In this video, Matthew Nayor, MD, cardiologist in the Heart Failure and Transplantation Program in the Corrigan Minehan Heart Center at Massachusetts General Hospital, discusses his research on identifying and predicting heart failure using data from the Framingham Heart Study. By measuring proteins in the blood, the research could help identify new future treatments. The team is also combining data from the study with exercise testing data to evaluate and compare how patients progress through the stages of heart failure development.

Transcript

As a heart failure cardiologist, I have the opportunity to care for patients with very advanced heart disease who may require a heart transplant or implantable heart pump. I focus my research on trying to identify these patients before their disease becomes so severe that it affects their heart and other organ systems in irreversible ways. To do this, I've had the opportunity to work on the Framingham Heart Study, which is a tremendous resource for the cardiovascular epidemiology community.

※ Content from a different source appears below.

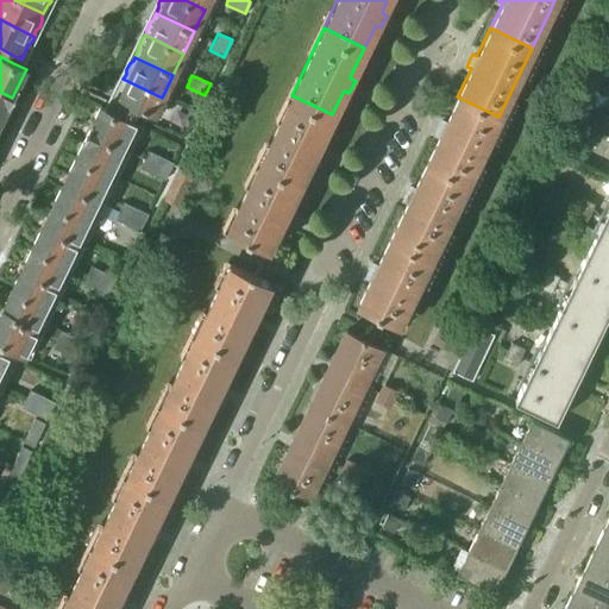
[(150,121),(162,98),(123,79),(121,79),(119,86),(119,89),(112,104),(150,121)]
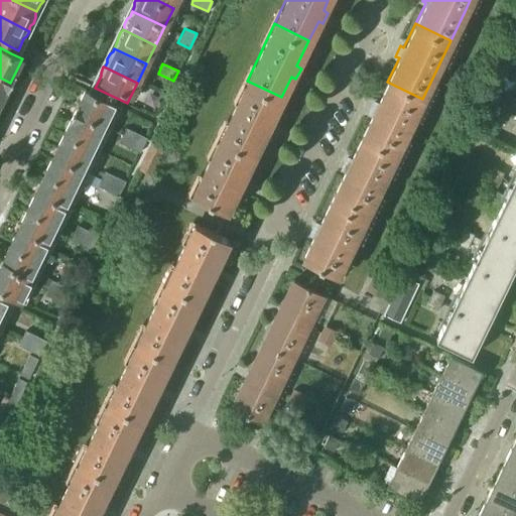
[(0,104),(10,83),(0,78),(0,104)]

One of the studies that we're doing that I'm most excited about is taking blood that was sampled in 1995 on close to 2,000 individuals in the Framingham Heart Study. We're now able to use new technology to measure over 1,000 proteins in that blood and see how they relate to the development of heart failure over the next 20 years. I believe this research has the potential to identify new ways of predicting who is at highest risk of developing heart failure, but also perhaps identifying pathways that can be modified with drugs or other therapies to reduce one's risk of developing the disease.

Another opportunity is using exercise as a physiologic probe to uncover abnormalities in the cardiovascular system that may not be apparent at rest. We're now using exercise testing with compressive metabolic measurements in the Framingham Heart Study and linking those with measurements in the Mass General Cardiopulmonary Exercise Test Lab to evaluate how these changes with exercise compare in individuals in the community, and those with overt manifestations of heart failure. We're using exercise and high-dimensional molecular data to try to untangle the different pathways with which people progress through these stages of heart failure development.